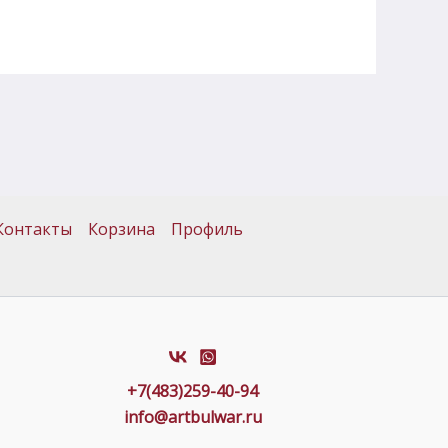
Контакты
Корзина
Профиль
+7(483)259-40-94
info@artbulwar.ru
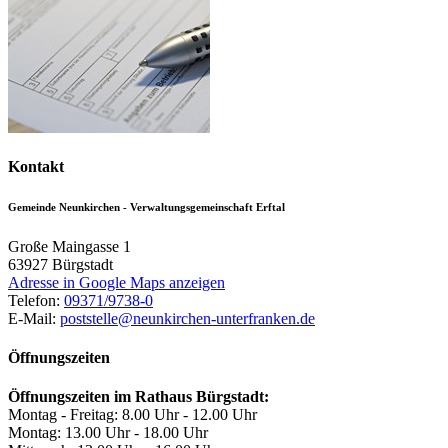
Kontakt
Gemeinde Neunkirchen - Verwaltungsgemeinschaft Erftal
Große Maingasse 1
63927
Bürgstadt
Adresse in Google Maps anzeigen
Telefon:
09371/9738-0
E-Mail:
poststelle@neunkirchen-unterfranken.de
Öffnungszeiten
Öffnungszeiten im Rathaus Bürgstadt:
Montag - Freitag: 8.00 Uhr - 12.00 Uhr
Montag: 13.00 Uhr - 18.00 Uhr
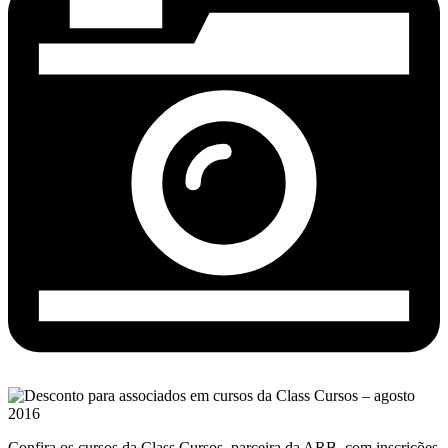
Confira os cursos da Class Cursos, parceira da ARB, com inscrições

▶ TASK PROMPT: Please retype the data exactly as it appears, but without any of its pictures.

▶ WRITTEN RESPONSE:
Контакты
Корзина
Профиль
+7(483)259-40-94
info@artbulwar.ru
Kontakt
Gemeinde Neunkirchen - Verwaltungsgemeinschaft Erftal
Große Maingasse 1
63927
Bürgstadt
Adresse in Google Maps anzeigen
Telefon:
09371/9738-0
E-Mail:
poststelle@neunkirchen-unterfranken.de
Öffnungszeiten
Öffnungszeiten im Rathaus Bürgstadt:
Montag - Freitag: 8.00 Uhr - 12.00 Uhr
Montag: 13.00 Uhr - 18.00 Uhr
Confira os cursos da Class Cursos, parceira da ARB, com inscrições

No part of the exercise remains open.